Foka była wówczas naszym największym statkiem połowowym, prototypem serii liczącej 9 sztuk , budowanym przez gdyńską „Komunę” dla PPDiUR „Odra” Świnoujście.
3.09.1964 r. zadecydowano o potrzebie dokowania statku – podjęcia go z wody w celu wykonania niezbędnych prac konserwacyjno malarskich, jak też wyrównania jego około dwumetrowego przegłębienia na rufę. Nazajutrz od rana balastowano kadłub przed dokowaniem. U szefa produkcji stoczni, inż. Jaskółkowskiego, odbyła się 3 września 1964 r. narada dotycząca tego właśnie trawlera. Obecny był na niej m.in. kierownik budowy jednostki inż. Felicjan Łada i kierownik Wydziału Dokowego mgr inż. Zenon Stefański. Tam też zadecydowano o potrzebie dokowania statku, to jest podjęcia go z wody w celu wykonania niezbędnych prac konserwacyjno-malarskich, jak też wyrównania jego około dwumetrowego przegłębienia na rufę.

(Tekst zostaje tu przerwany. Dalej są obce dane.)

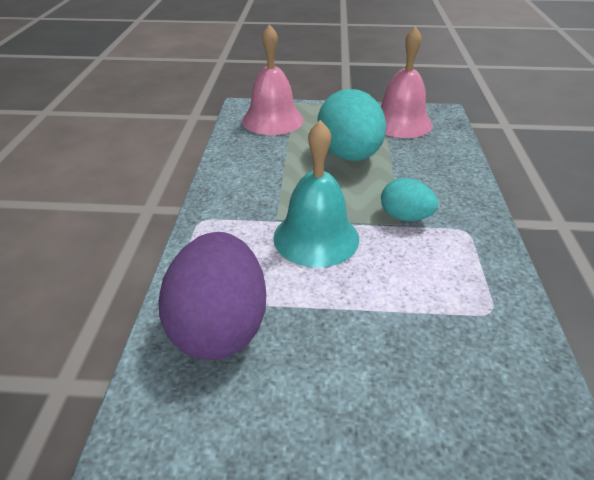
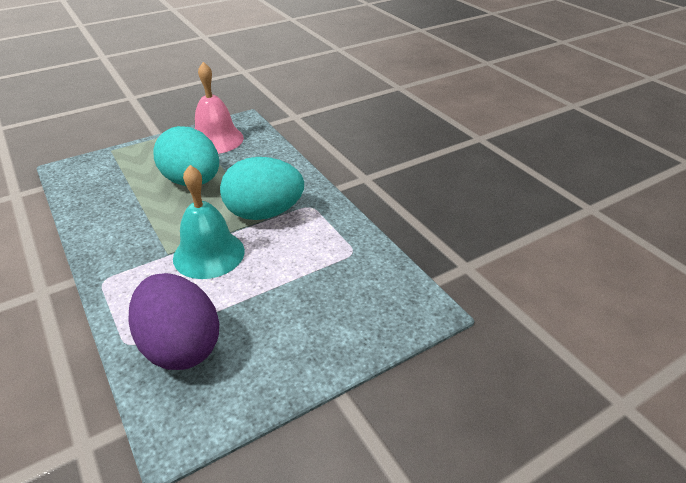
camera: 35 degrees left, 0 degrees up
pink bell [242,24,303,135] -> none
turquoise egg [381,178,438,221] -> turquoise egg [220,157,304,220], size x1.83

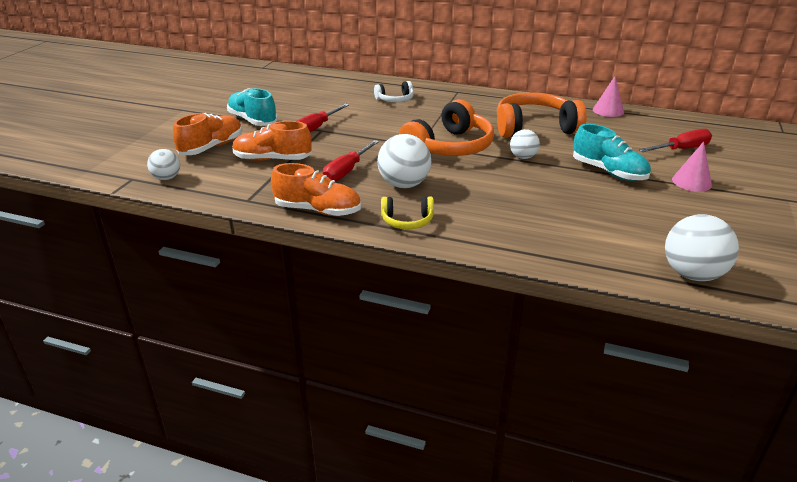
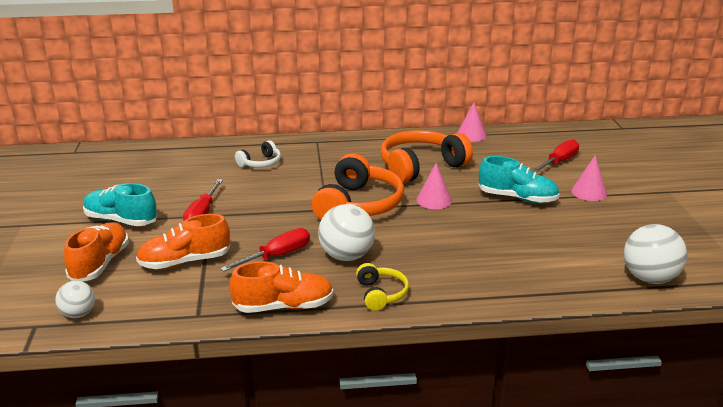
camera: 25 degrees left, 5 degrees down
red screwdriver [323,140,379,181] -> red screwdriver turned 135 degrees counterclockwise [220,228,310,272]
yellow headphones [381,197,434,229] -> yellow headphones turned 75 degrees counterclockwise [356,263,409,311]
white ball [510,129,540,159] -> pink cone [416,163,452,209]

W dniu następnym inż. Łada skontaktował się z Biurem Konstrukcyjnym i zażądał określenia warunków balastowania statku przed jego dokowaniem. Warunki te określił inż. Jagielski z działu obliczeń teoretycznych na podstawie dokumentacji i obserwacji zanurzenia statku. Na 200 t wyliczył ilość dodatkowego balastu (wodnego i stałego) potrzebnego do umieszczenia na dziobie Foki.
W wyniku tych działań inż. Łada przekazał inż. Stefańskiemu telefonicznie dane o balastowaniu. Ponadto ustalił, że należy umieścić w komorach łańcuchowych łańcuch kotwiczny, a kotwice położyć na pokładzie, co mieli wykonać pracownicy Wydziału Ślusarni Ciężkiej. Ewentualnie brakujący balast stały miał być uzupełniony po porozumieniu się z Wydziałem Dokowym.
W tym czasie Stefański zapoznał mistrza Pastuszkę, mistrza Czesława Ziejkę i pilota Bronisława Dobbka z pracami na trawlerze. Pastuszko miał zająć się balastowaniem zbiorników wodą, Ziejka przygotowaniem balastu stałego i jego ułożeniem po uzgodnieniu miejsca z budowniczym trawlera, a Dobbek prowadzić prace związane z przeholowaniem i wprowadzeniem statku do suchego doku. Stefański zajął się przygotowaniem doku i operacją dokowania.
4 września napełniono wodą zbiorniki, a rano następnego dnia kierownik Wydziału Dokowego polecił Ziejce przygotowanie balastu stałego. Wykorzystano 9 pojemników po 5 t ciężaru.
Ostatecznie Fokę przekazano do eksploatacji z kilkumiesięcznym opóźnieniem.